Edit: should the filters also support ![[image.png]] pictures?

jankap avatar Jul 03 '23 09:07 jankap

@Limezy thanks for the terrific work on creating a full Lua solution.

However, I found Albert's script structure quite long and hard to understand. I created a simplified alternative script preserving only the first two rules:

  • replace [[ANYTHING|D]] with D
  • replace [[A]] by A

I'm exploiting the fact that in Obsidian the link label can't have formatting and the only elements between the brackets are strings and spaces. Moreover, multiple spaces count as one, so you can suppress inline elements by replacing them with spaces.

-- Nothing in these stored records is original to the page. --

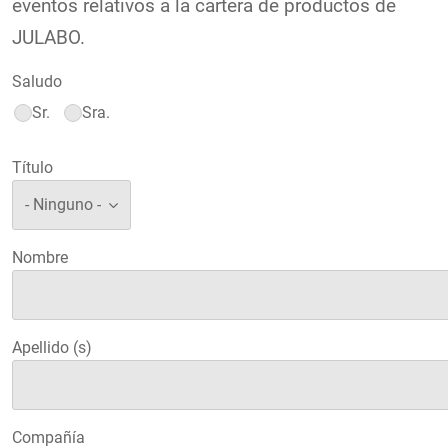
eventos relativos a la cartera de productos de
JULABO.
Saludo
Sr.
Sra.
Título
Nombre
Apellido (s)
Compañía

I added some logic to remove the section anchors (^abc) that would otherwise be rendered as text. Here some caveats:

  • Pandoc automatically absorbs the slash in \^, so there is no way to differentiate between Obsidian anchors and similar verbatim string.
  • similarly, it drops the ! before images and transclusions (but not withgfm) so the script cannot differentiate between them and wikilinks
  • you need to suppress the extension -implicit_header_references, otherwise in the unfortunate case where a wikilink is the same as a section title, it will be linked instead of being rendered as plain text

Here's the script:

-- wikilinks.lua

-- remove wikilinks identifiers and replace them with the link text
function clean (text)
    return text
      :gsub("%[%[([^|]-)%]%]", "%1")   -- remove simple wikilinks
      :gsub("%[%[.-|(.-)%]%]", "%1")   -- remove wikilinks with custom text
 end

function Blocks(blocks)
  for _,elem in pairs(blocks) do
    if elem.t == "Para" then
      local start = nil
      for i, inline in ipairs(elem.content) do
        if inline.tag == "Str" then
          -- remove links identifiers
          inline.text = inline.text:gsub("^%^%w+", "")
          -- Pandoc always parse the escapes, so there is no way to tell 
          -- ^ and \^ apart
        end

        -- select range corresponding to wikilink and subsitute it
        if inline.tag == "Str" and inline.text:match("%[%[") then
          start = i
        end
        if inline.tag == "Str" and inline.text:match("%]%]") and start then
          local result = elem.content[start].text
          for j = start+1, i do
            if elem.content[j].tag == "Str" then
              result = result .. elem.content[j].text
            else -- if it's not a string, it's a Space
              result = result .. " "
            end
            elem.content[j] = pandoc.Space()
          end
          elem.content[start].text = clean(result)
          start = nil
        end
      end
    end
  end
  return blocks
end

Banus avatar Jul 21 '23 01:07 Banus